Наступила тишина. Миссис Эллис прислушалась. Снизу доносился только слабый однообразный скрип – это ребенок катал свою игрушку по прихожей, взад-вперед, взад-вперед. Потом к этому скрипу присоединился еще один звук – быстрый, мерный стук швейной машинки. Миссис Дроу села за работу.
С того момента, как сестра с шофером уехали, прошло, вероятно, около часа. А может быть, больше? Часы на камине показывали два. Миссис Эллис огляделась вокруг. До чего неопрятная, захламленная комната! Все валяется как попало. Туфли посреди пола, на стуле чье-то пальто, детская кроватка не застлана, одеяло все скомкано…
«Сразу видно, что она не получила настоящего воспитания, – вздохнула миссис Эллис. – И манера говорить такая вульгарная, бесцеремонная… Но что поделаешь, если девочка росла без матери…»
Напоследок она еще раз обвела взглядом комнату, и тут ей на глаза попался настенный календарь. Даже календарь в этом доме какой-то бракованный, с ошибкой – вместо «1932» напечатано «1952»… Во всем вопиющая небрежность!
Она на цыпочках вышла на площадку и перегнулась через перила. Дверь в гостиную была закрыта; только машинка продолжала стучать с невероятной скоростью.
«Да, видимо, материальные обстоятельства у них нелегкие, если она вынуждена подрабатывать шитьем, – подумала миссис Эллис. – Интересно, где служит ее муж…»
Стараясь ступать как можно тише, она спустилась вниз по лестнице. Впрочем, стук швейной машинки все равно заглушил бы любой посторонний звук. Но в ту секунду, когда она проходила мимо двери в гостиную, дверь приоткрылась и оттуда выглянул Кийт. Он стоял и молча смотрел на нее, а потом улыбнулся, и миссис Эллис улыбнулась в ответ. Она не могла просто пройти мимо. Почему-то она была уверена, что он ее не выдаст.
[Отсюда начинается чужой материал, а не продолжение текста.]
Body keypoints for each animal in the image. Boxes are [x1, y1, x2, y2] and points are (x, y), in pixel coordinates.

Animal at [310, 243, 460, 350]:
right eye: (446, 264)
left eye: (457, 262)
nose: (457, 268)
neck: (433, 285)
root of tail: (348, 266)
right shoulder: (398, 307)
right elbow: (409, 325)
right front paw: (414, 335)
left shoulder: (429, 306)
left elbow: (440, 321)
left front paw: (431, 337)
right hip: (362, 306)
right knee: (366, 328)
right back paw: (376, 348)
– Да закрой же ты дверь наконец! – послышался плаксивый голос матери, и дверь захлопнулась, заглушив стрекотанье машинки.
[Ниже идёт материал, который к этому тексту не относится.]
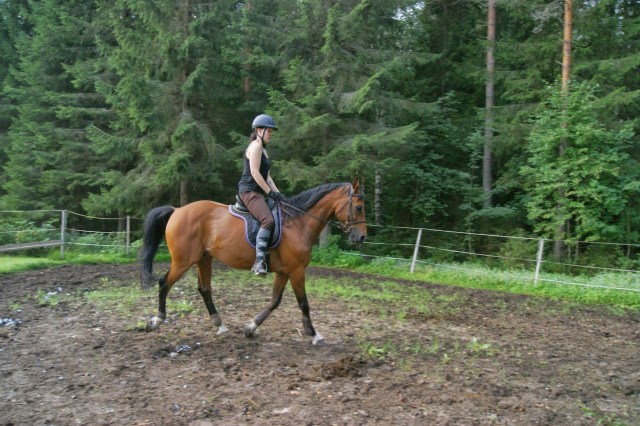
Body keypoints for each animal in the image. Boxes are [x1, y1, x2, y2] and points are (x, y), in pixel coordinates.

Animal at [139, 178, 367, 345]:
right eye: (358, 207)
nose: (362, 238)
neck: (298, 222)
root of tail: (177, 210)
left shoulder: (284, 271)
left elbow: (274, 301)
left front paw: (250, 327)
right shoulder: (296, 270)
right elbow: (303, 303)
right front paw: (313, 334)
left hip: (203, 259)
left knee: (204, 289)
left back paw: (219, 324)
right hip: (183, 260)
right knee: (164, 283)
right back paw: (156, 320)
Миссис Эллис отворила входную дверь и выскользнула на улицу. Она сразу повернула на север и пошла в этом направлении, как зверь, который чутьем определяет дорогу. Она знала: ее дом там.
Вскоре она смешалась с толпой. Мимо нее, по Финчли-роуд, нескончаемым потоком неслись легковые машины и автобусы. Она устала, ноги у нее ныли, но она все шла и шла, потому что была без денег и не могла ни сесть в автобус, ни взять такси. Никто ее не замечал, никто не обращал на нее внимания – все были заняты своими делами, кто торопился домой, кто из дому, и миссис Эллис, с трудом одолевая подъем неподалеку от Хампстеда, впервые в жизни почувствовала себя одинокой и никому не нужной. Больше всего ей хотелось оказаться дома, в своей привычной обстановке, вернуться к повседневной, нормальной жизни, из которой так внезапно, так жестоко ее вышвырнула какая-то сила. Понадобится столько сделать, столько всего привести в порядок, а она не знала, с чего начать, к кому обратиться за помощью.
«Я хочу, чтобы все вернулось на свои места, – повторяла про себя миссис Эллис, превозмогая боль в ногах и в спине. – Хочу, чтобы все было как прежде, чтобы я была снова дома, чтобы дочка была со мной…»
Вот наконец и лесопарк. Вот перекресток, где она задержалась вчера, прежде чем перейти улицу. Она даже вспомнила, о чем думала в тот момент: о том, что купит Сьюзен красный велосипед. Какой-нибудь хорошей марки – легкий, но прочный.
И мысль об этом детском велосипеде придала ей сил, помогла забыть все невзгоды. Как только распутаются эти нелепые недоразумения, она купит дочке велосипед – обязательно красный. И она ступила с тротуара на мостовую.
Но откуда опять этот оглушительный скрежет тормозов, почему перед ней во второй раз мелькнуло растерянное, бледное лицо рассыльного из прачечной?